-- START Data listing --
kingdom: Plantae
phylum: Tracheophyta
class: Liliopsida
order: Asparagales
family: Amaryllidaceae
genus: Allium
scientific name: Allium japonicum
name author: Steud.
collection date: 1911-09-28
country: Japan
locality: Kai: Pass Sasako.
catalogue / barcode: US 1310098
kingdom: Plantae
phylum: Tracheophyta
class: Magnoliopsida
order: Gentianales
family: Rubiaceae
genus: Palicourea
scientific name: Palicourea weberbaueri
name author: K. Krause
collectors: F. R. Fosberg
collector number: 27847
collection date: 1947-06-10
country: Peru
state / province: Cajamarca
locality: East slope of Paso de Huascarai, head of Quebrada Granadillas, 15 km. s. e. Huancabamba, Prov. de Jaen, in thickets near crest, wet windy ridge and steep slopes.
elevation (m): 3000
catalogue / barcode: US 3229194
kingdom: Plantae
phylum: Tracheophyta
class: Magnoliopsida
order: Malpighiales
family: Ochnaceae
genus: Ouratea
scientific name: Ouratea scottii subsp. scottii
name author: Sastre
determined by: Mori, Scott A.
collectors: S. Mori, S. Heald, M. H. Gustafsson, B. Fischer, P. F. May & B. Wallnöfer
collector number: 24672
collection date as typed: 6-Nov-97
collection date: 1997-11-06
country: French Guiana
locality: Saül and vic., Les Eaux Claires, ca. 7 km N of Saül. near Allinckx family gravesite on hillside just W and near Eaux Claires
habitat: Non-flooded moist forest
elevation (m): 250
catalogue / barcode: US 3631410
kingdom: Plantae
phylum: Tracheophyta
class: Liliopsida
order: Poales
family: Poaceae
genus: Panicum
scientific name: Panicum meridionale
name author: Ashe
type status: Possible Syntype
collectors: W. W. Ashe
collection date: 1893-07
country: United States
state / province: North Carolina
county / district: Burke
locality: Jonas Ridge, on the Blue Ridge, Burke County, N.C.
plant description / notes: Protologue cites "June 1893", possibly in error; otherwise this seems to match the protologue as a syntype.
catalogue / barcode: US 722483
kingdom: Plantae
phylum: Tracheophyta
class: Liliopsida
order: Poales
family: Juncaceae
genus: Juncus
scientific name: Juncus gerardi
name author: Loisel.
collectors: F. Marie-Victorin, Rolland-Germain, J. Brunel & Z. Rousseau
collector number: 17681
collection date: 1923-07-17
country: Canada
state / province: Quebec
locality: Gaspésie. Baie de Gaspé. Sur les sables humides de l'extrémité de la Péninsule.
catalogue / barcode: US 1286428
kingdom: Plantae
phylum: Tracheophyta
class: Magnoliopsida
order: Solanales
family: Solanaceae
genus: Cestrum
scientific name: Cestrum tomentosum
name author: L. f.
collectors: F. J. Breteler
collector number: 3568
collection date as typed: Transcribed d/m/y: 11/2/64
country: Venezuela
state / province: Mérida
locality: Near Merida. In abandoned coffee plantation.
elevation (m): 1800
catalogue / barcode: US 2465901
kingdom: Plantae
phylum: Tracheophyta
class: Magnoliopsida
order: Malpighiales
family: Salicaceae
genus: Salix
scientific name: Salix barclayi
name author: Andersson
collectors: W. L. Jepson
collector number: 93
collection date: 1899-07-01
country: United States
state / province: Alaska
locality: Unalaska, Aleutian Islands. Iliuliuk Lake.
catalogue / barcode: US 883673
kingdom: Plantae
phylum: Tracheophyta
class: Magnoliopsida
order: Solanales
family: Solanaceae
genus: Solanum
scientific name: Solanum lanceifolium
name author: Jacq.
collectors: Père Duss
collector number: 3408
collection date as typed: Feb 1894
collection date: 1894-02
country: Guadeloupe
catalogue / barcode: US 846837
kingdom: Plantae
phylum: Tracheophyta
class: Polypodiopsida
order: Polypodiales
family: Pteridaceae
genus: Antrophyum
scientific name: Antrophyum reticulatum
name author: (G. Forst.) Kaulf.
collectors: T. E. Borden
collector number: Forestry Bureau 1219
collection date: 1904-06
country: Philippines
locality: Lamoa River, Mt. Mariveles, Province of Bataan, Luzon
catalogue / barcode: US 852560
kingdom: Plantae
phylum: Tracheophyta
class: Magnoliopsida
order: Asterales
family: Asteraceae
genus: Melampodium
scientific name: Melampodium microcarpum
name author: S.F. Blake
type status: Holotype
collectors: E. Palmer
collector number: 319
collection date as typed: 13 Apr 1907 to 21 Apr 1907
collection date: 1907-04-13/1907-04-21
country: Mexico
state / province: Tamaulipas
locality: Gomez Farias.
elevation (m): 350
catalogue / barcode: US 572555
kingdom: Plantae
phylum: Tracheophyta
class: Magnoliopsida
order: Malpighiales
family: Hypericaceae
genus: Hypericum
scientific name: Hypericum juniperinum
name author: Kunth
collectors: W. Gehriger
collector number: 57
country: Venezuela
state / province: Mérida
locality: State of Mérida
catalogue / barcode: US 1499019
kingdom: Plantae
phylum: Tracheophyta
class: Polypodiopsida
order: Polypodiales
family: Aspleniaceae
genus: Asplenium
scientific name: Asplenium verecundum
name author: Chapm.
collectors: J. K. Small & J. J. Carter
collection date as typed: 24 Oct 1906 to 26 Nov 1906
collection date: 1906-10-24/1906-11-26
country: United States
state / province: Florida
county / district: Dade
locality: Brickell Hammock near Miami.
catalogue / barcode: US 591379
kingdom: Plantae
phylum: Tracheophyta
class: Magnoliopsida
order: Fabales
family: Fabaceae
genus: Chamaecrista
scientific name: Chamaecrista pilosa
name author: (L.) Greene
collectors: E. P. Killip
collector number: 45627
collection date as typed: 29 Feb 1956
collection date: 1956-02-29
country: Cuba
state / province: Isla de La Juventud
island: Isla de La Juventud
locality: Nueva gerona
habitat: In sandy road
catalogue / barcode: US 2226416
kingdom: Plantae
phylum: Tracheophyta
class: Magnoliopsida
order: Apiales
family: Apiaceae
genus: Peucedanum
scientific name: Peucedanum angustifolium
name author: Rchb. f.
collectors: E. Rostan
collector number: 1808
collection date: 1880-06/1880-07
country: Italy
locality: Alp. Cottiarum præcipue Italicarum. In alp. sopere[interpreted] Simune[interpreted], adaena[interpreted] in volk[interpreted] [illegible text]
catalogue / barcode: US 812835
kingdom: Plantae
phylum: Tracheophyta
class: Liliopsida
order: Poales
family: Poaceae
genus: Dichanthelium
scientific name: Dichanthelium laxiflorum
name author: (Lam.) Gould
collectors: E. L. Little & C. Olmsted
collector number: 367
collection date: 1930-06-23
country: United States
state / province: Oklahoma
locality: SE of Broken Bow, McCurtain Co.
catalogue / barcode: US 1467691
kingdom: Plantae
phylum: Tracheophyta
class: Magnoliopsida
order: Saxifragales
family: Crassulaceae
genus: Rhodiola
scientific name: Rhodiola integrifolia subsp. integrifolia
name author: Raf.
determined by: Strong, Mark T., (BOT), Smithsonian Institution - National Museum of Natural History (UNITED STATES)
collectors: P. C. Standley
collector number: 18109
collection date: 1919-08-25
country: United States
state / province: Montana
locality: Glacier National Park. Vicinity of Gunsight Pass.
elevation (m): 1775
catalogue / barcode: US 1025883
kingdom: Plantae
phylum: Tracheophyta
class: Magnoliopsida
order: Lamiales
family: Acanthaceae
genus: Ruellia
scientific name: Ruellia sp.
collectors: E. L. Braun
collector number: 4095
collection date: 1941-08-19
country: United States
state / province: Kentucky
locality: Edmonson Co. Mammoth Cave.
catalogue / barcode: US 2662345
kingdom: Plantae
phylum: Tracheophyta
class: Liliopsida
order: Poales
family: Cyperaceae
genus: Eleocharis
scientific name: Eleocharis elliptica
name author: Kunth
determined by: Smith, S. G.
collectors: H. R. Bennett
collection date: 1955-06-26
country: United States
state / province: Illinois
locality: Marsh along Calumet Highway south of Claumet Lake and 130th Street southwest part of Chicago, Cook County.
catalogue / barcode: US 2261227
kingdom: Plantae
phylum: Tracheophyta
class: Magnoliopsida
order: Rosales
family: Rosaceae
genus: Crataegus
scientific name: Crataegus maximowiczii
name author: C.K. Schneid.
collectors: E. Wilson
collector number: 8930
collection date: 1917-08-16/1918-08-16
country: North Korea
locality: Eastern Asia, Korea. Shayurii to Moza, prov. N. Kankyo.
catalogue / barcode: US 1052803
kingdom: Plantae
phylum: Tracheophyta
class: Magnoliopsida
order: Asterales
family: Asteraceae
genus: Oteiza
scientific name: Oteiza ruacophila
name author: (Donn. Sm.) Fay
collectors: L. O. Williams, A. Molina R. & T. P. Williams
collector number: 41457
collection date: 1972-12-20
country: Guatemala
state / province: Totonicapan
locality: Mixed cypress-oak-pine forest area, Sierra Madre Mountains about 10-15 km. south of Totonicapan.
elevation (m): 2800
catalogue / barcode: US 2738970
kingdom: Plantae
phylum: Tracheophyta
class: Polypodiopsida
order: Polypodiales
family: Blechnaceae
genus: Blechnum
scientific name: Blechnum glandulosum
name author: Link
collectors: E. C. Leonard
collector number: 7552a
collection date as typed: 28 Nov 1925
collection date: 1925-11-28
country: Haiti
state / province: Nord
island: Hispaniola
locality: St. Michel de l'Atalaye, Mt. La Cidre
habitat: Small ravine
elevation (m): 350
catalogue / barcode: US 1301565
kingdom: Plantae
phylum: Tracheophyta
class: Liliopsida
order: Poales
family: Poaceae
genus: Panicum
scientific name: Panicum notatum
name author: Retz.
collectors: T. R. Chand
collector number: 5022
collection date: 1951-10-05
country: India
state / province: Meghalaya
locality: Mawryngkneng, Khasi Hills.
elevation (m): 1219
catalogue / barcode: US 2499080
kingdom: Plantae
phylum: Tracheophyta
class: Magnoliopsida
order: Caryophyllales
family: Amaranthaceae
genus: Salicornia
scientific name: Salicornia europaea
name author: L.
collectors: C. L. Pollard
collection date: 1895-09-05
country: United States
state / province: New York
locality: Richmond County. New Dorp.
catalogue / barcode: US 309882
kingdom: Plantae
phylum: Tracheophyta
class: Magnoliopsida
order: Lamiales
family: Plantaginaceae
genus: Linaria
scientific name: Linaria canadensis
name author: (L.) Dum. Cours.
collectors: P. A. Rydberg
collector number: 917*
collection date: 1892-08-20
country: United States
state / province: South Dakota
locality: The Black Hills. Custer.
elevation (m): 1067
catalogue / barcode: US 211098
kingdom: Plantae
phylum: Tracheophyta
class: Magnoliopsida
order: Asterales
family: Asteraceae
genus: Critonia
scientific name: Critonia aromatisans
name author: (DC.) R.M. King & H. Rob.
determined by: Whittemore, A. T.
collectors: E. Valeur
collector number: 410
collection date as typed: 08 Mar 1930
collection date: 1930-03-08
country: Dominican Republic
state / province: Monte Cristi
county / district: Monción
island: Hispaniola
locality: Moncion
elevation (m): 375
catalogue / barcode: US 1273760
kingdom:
-- END Data listing --
**Written exercise**.
Convert everything in the data from the line containing "habitat: Non-flooded moist forest" down to the line containing "collectors: W. W. Ashe" into a two-column CSV headed field and value, one row per line. Put each field and value in double quotes and replace any line breaks with spaces.

**Response for this exercise**.
field,value
"habitat:","Non-flooded moist forest"
"elevation (m):","250"
"catalogue / barcode:","US 3631410"
"kingdom:","Plantae"
"phylum:","Tracheophyta"
"class:","Liliopsida"
"order:","Poales"
"family:","Poaceae"
"genus:","Panicum"
"scientific name:","Panicum meridionale"
"name author:","Ashe"
"type status:","Possible Syntype"
"collectors:","W. W. Ashe"